*** Opening of EXTRACTED MATERIAL ***

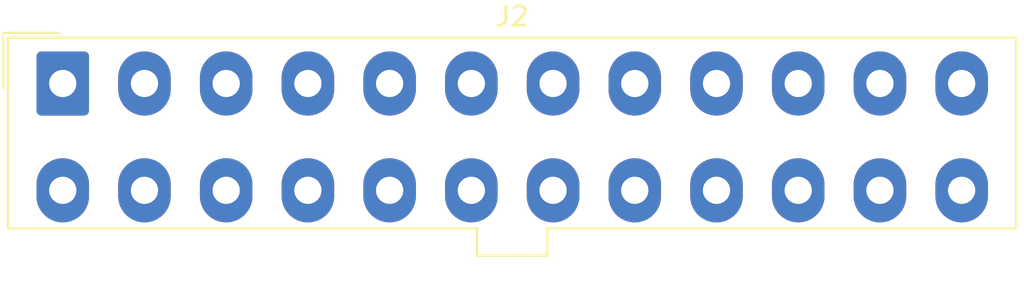
<source format=kicad_pcb>
(kicad_pcb (version 20221018) (generator pcbnew)

  (general
    (thickness 1.6)
  )

  (paper "A4")
  (layers
    (0 "F.Cu" signal)
    (31 "B.Cu" signal)
    (32 "B.Adhes" user "B.Adhesive")
    (33 "F.Adhes" user "F.Adhesive")
    (34 "B.Paste" user)
    (35 "F.Paste" user)
    (36 "B.SilkS" user "B.Silkscreen")
    (37 "F.SilkS" user "F.Silkscreen")
    (38 "B.Mask" user)
    (39 "F.Mask" user)
    (40 "Dwgs.User" user "User.Drawings")
    (41 "Cmts.User" user "User.Comments")
    (42 "Eco1.User" user "User.Eco1")
    (43 "Eco2.User" user "User.Eco2")
    (44 "Edge.Cuts" user)
    (45 "Margin" user)
    (46 "B.CrtYd" user "B.Courtyard")
    (47 "F.CrtYd" user "F.Courtyard")
    (48 "B.Fab" user)
    (49 "F.Fab" user)
    (50 "User.1" user)
    (51 "User.2" user)
    (52 "User.3" user)
    (53 "User.4" user)
    (54 "User.5" user)
    (55 "User.6" user)
    (56 "User.7" user)
    (57 "User.8" user)
    (58 "User.9" user)
  )

  (setup
    (pad_to_mask_clearance 0)
    (pcbplotparams
      (layerselection 0x00010fc_ffffffff)
      (plot_on_all_layers_selection 0x0000000_00000000)
      (disableapertmacros false)
      (usegerberextensions false)
      (usegerberattributes true)
      (usegerberadvancedattributes true)
      (creategerberjobfile true)
      (dashed_line_dash_ratio 12.000000)
      (dashed_line_gap_ratio 3.000000)
      (svgprecision 4)
      (plotframeref false)
      (viasonmask false)
      (mode 1)
      (useauxorigin false)
      (hpglpennumber 1)
      (hpglpenspeed 20)
      (hpglpendiameter 15.000000)
      (dxfpolygonmode true)
      (dxfimperialunits true)
      (dxfusepcbnewfont true)
      (psnegative false)
      (psa4output false)
      (plotreference true)
      (plotvalue true)
      (plotinvisibletext false)
      (sketchpadsonfab false)
      (subtractmaskfromsilk false)
      (outputformat 1)
      (mirror false)
      (drillshape 1)
      (scaleselection 1)
      (outputdirectory "")
    )
  )

  (net 0 "")
  (net 1 "Net-(J2-+3.3V-Pad1)")
  (net 2 "Net-(J2-GND-Pad15)")
  (net 3 "Net-(J2-+5V-Pad21)")
  (net 4 "unconnected-(J2-PWR_OK-Pad8)")
  (net 5 "unconnected-(J2-+5VSB-Pad9)")
  (net 6 "Net-(J2-+12V-Pad10)")
  (net 7 "unconnected-(J2--12V-Pad14)")
  (net 8 "unconnected-(J2-PS_ON#-Pad16)")
  (net 9 "unconnected-(J2-NC-Pad20)")

  (footprint "Connector_Molex:Molex_Mini-Fit_Jr_5566-24A_2x12_P4.20mm_Vertical" (layer "F.Cu") (at 69.6 46))

)

</source>
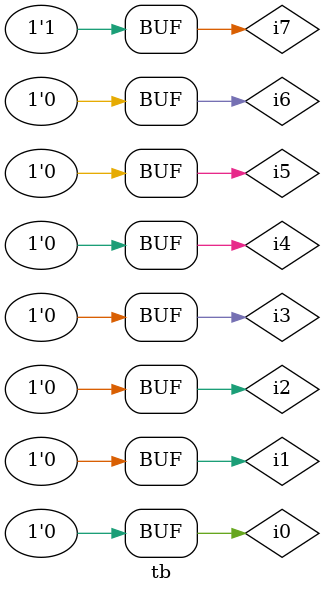
<source format=sv>
module tb();
 wire y0,y1,y2;
 reg  i0,i1,i2,i3,i4,i5,i6,i7;
  
  enc_8x3  enc_8x3_inst(.y0(y0),.y1(y1),.y2(y2),.i0(i0),.i1(i1),.i2(i2),.i3(i3),.i4(i4),.i5(i5),.i6(i6),.i7(i7));
  initial
  begin 
  $monitor("t=%0t,i0=%b, i1=%b, i2=%b, i3=%b, i4=%b, i5=%b, i6=%b, i7=%b, y0=%b, y1=%b, y2=%b", $time,i0,i1,i2,i3,i4,i5,i6,i7,y0,y1,y2);
    
    #5 i7=0; i6=0; i5=0; i4=0; i3=0; i2=0; i1=0; i0=1;
    #5 i7=0; i6=0; i5=0; i4=0; i3=0; i2=0; i1=1; i0=0;
    #5 i7=0; i6=0; i5=0; i4=0; i3=0; i2=1; i1=0; i0=1;
    #5 i7=0; i6=0; i5=0; i4=0; i3=1; i2=0; i1=0; i0=1;
    
    #5 i7=0; i6=0; i5=0; i4=1; i3=0; i2=0; i1=0; i0=0;
    #5 i7=0; i6=0; i5=1; i4=0; i3=0; i2=0; i1=0; i0=0;
    #5 i7=0; i6=1; i5=0; i4=0; i3=0; i2=0; i1=0; i0=0;
    #5 i7=1; i6=0; i5=0; i4=0; i3=0; i2=0; i1=0; i0=0;
    
  end
  
  initial
    begin
      $dumpfile("dump.vcd");
      $dumpvars(1);
    end
endmodule
  
  
              
              
              
             
</source>
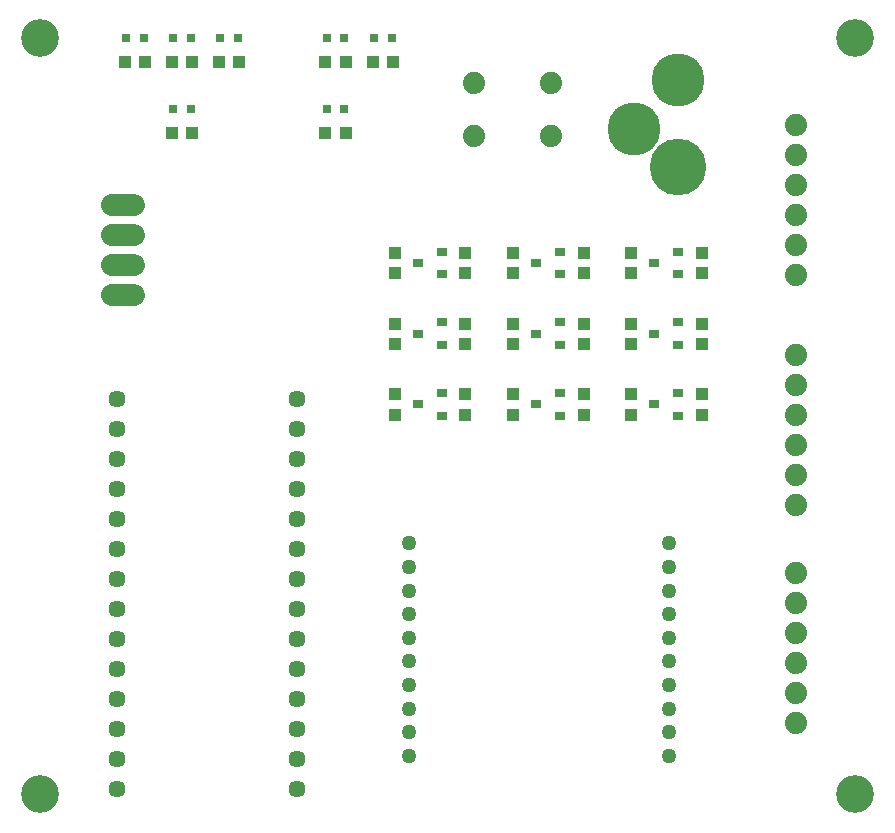
<source format=gbr>
G04 EAGLE Gerber RS-274X export*
G75*
%MOMM*%
%FSLAX34Y34*%
%LPD*%
%INSoldermask Top*%
%IPPOS*%
%AMOC8*
5,1,8,0,0,1.08239X$1,22.5*%
G01*
%ADD10C,3.200000*%
%ADD11C,1.447800*%
%ADD12C,1.270000*%
%ADD13R,0.900000X0.800000*%
%ADD14R,1.000000X1.100000*%
%ADD15C,1.879600*%
%ADD16C,1.879600*%
%ADD17C,4.800000*%
%ADD18C,4.495800*%
%ADD19R,0.800000X0.800000*%
%ADD20R,1.100000X1.000000*%


D10*
X30000Y670000D03*
X720000Y670000D03*
X720000Y30000D03*
X30000Y30000D03*
D11*
X247800Y34400D03*
X247800Y59800D03*
X247800Y85200D03*
X247800Y110600D03*
X247800Y136000D03*
X247800Y161400D03*
X247800Y186800D03*
X247800Y212200D03*
X247800Y237600D03*
X247800Y263000D03*
X247800Y288400D03*
X247800Y313800D03*
X247800Y339200D03*
X247800Y364600D03*
X95400Y364600D03*
X95400Y339200D03*
X95400Y313800D03*
X95400Y288400D03*
X95400Y263000D03*
X95400Y237600D03*
X95400Y212200D03*
X95400Y186800D03*
X95400Y161400D03*
X95400Y136000D03*
X95400Y110600D03*
X95400Y85200D03*
X95400Y59800D03*
X95400Y34400D03*
D12*
X342500Y242400D03*
X342500Y222400D03*
X342500Y202400D03*
X342500Y182400D03*
X342500Y162400D03*
X342500Y142400D03*
X342500Y122400D03*
X342500Y102400D03*
X342500Y82400D03*
X342500Y62400D03*
X562500Y62400D03*
X562500Y82400D03*
X562500Y102400D03*
X562500Y122400D03*
X562500Y142400D03*
X562500Y162400D03*
X562500Y182400D03*
X562500Y202400D03*
X562500Y222400D03*
X562500Y242400D03*
D13*
X370000Y350500D03*
X370000Y369500D03*
X350000Y360000D03*
D14*
X390000Y368500D03*
X390000Y351500D03*
X330000Y351500D03*
X330000Y368500D03*
D13*
X370000Y410500D03*
X370000Y429500D03*
X350000Y420000D03*
D14*
X390000Y428500D03*
X390000Y411500D03*
X330000Y411500D03*
X330000Y428500D03*
D13*
X370000Y470500D03*
X370000Y489500D03*
X350000Y480000D03*
D14*
X390000Y488500D03*
X390000Y471500D03*
X330000Y471500D03*
X330000Y488500D03*
D13*
X470000Y350500D03*
X470000Y369500D03*
X450000Y360000D03*
D14*
X490000Y368500D03*
X490000Y351500D03*
X430000Y351500D03*
X430000Y368500D03*
D13*
X470000Y410500D03*
X470000Y429500D03*
X450000Y420000D03*
D14*
X490000Y428500D03*
X490000Y411500D03*
X430000Y411500D03*
X430000Y428500D03*
D13*
X470000Y470500D03*
X470000Y489500D03*
X450000Y480000D03*
D14*
X490000Y488500D03*
X490000Y471500D03*
X430000Y471500D03*
X430000Y488500D03*
D13*
X570000Y350500D03*
X570000Y369500D03*
X550000Y360000D03*
D14*
X590000Y368500D03*
X590000Y351500D03*
X530000Y351500D03*
X530000Y368500D03*
D13*
X570000Y410500D03*
X570000Y429500D03*
X550000Y420000D03*
D14*
X590000Y428500D03*
X590000Y411500D03*
X530000Y411500D03*
X530000Y428500D03*
D13*
X570000Y470500D03*
X570000Y489500D03*
X550000Y480000D03*
D14*
X590000Y488500D03*
X590000Y471500D03*
X530000Y471500D03*
X530000Y488500D03*
D15*
X670000Y470000D03*
X670000Y495400D03*
X670000Y520800D03*
X670000Y546200D03*
X670000Y571600D03*
X670000Y597000D03*
X670000Y275000D03*
X670000Y300400D03*
X670000Y325800D03*
X670000Y351200D03*
X670000Y376600D03*
X670000Y402000D03*
X670000Y90000D03*
X670000Y115400D03*
X670000Y140800D03*
X670000Y166200D03*
X670000Y191600D03*
X670000Y217000D03*
D16*
X109398Y452500D02*
X90602Y452500D01*
X90602Y477900D02*
X109398Y477900D01*
X109398Y503300D02*
X90602Y503300D01*
X90602Y528700D02*
X109398Y528700D01*
D17*
X570000Y561222D03*
D18*
X569746Y634430D03*
X532384Y593000D03*
D15*
X397488Y632606D03*
X462512Y632606D03*
X397488Y587394D03*
X462512Y587394D03*
D19*
X102500Y670000D03*
X117500Y670000D03*
X142500Y670000D03*
X157500Y670000D03*
D20*
X101500Y650000D03*
X118500Y650000D03*
X141500Y650000D03*
X158500Y650000D03*
D19*
X142500Y610000D03*
X157500Y610000D03*
X182500Y670000D03*
X197500Y670000D03*
D20*
X141500Y590000D03*
X158500Y590000D03*
X181500Y650000D03*
X198500Y650000D03*
D19*
X272500Y670000D03*
X287500Y670000D03*
X312500Y670000D03*
X327500Y670000D03*
D20*
X271500Y650000D03*
X288500Y650000D03*
X311500Y650000D03*
X328500Y650000D03*
D19*
X272500Y610000D03*
X287500Y610000D03*
D20*
X271500Y590000D03*
X288500Y590000D03*
M02*

</source>
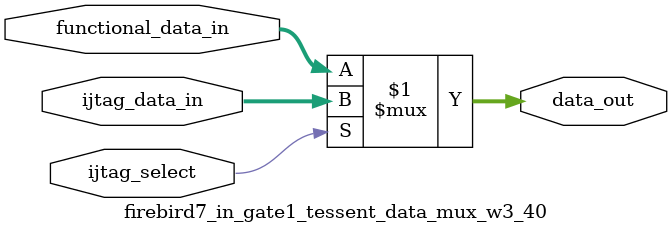
<source format=sv>

module firebird7_in_gate1_tessent_data_mux_w3_40 (
  input wire ijtag_select,
  input wire [2:0]  functional_data_in,
  input wire [2:0]  ijtag_data_in,
  output wire [2:0] data_out
);
assign data_out = (ijtag_select) ? ijtag_data_in : functional_data_in;
endmodule

</source>
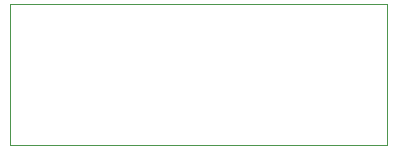
<source format=gbr>
G04 #@! TF.FileFunction,Profile,NP*
%FSLAX46Y46*%
G04 Gerber Fmt 4.6, Leading zero omitted, Abs format (unit mm)*
G04 Created by KiCad (PCBNEW 0.201411101246+5259~19~ubuntu14.04.1-product) date mar 18 nov 2014 21:31:49 CET*
%MOMM*%
G01*
G04 APERTURE LIST*
%ADD10C,0.020000*%
%ADD11C,0.010000*%
G04 APERTURE END LIST*
D10*
D11*
X167900000Y-187850000D02*
X135900000Y-187850000D01*
X135900000Y-175850000D02*
X167900000Y-175850000D01*
X167900000Y-187850000D02*
X167900000Y-175850000D01*
X135900000Y-187850000D02*
X135900000Y-175850000D01*
M02*

</source>
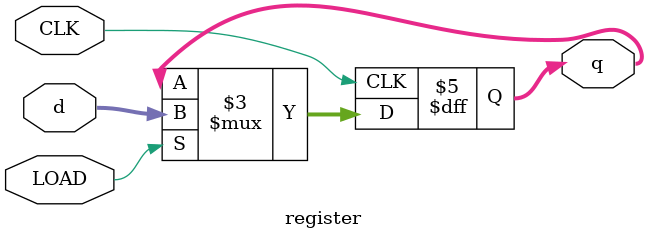
<source format=v>
module register(
     input wire CLK,
     input wire LOAD,
     input wire [31:0] d,
     output reg [31:0] q
);

    initial begin
        q = 32'b0;  // Initialize register value
    end

    always @(posedge CLK) begin
        if (LOAD)
            q <= d;
    end

endmodule
</source>
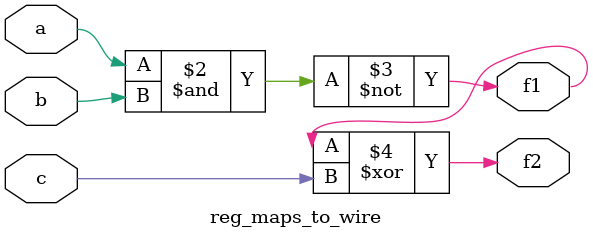
<source format=v>
module reg_maps_to_wire(a,b,c,f1,f2);

    // although we have declared f1,f2 as a reg type,
    // both f1 and f2 will not require any storage cell either flip-flop or latch
    // so synthesis system will generate a wire for f1 and f2

    input a,b,c;
    output f1,f2;
    wire a,b,c;
    reg f1,f2;
    always @(a or b or c)
    begin
        f1 = ~(a & b);
        f2 = f1 ^ c;

    end

endmodule
</source>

*** Close of EXTRACTED MATERIAL ***

EXERCISE DESCRIPTION. Above are the entries. Quote exactly the lines from the one bearing "X430000Y471500D03*" through the one bearing "X670000Y470000D03*".

REPLY.
X430000Y471500D03*
X430000Y488500D03*
D13*
X570000Y350500D03*
X570000Y369500D03*
X550000Y360000D03*
D14*
X590000Y368500D03*
X590000Y351500D03*
X530000Y351500D03*
X530000Y368500D03*
D13*
X570000Y410500D03*
X570000Y429500D03*
X550000Y420000D03*
D14*
X590000Y428500D03*
X590000Y411500D03*
X530000Y411500D03*
X530000Y428500D03*
D13*
X570000Y470500D03*
X570000Y489500D03*
X550000Y480000D03*
D14*
X590000Y488500D03*
X590000Y471500D03*
X530000Y471500D03*
X530000Y488500D03*
D15*
X670000Y470000D03*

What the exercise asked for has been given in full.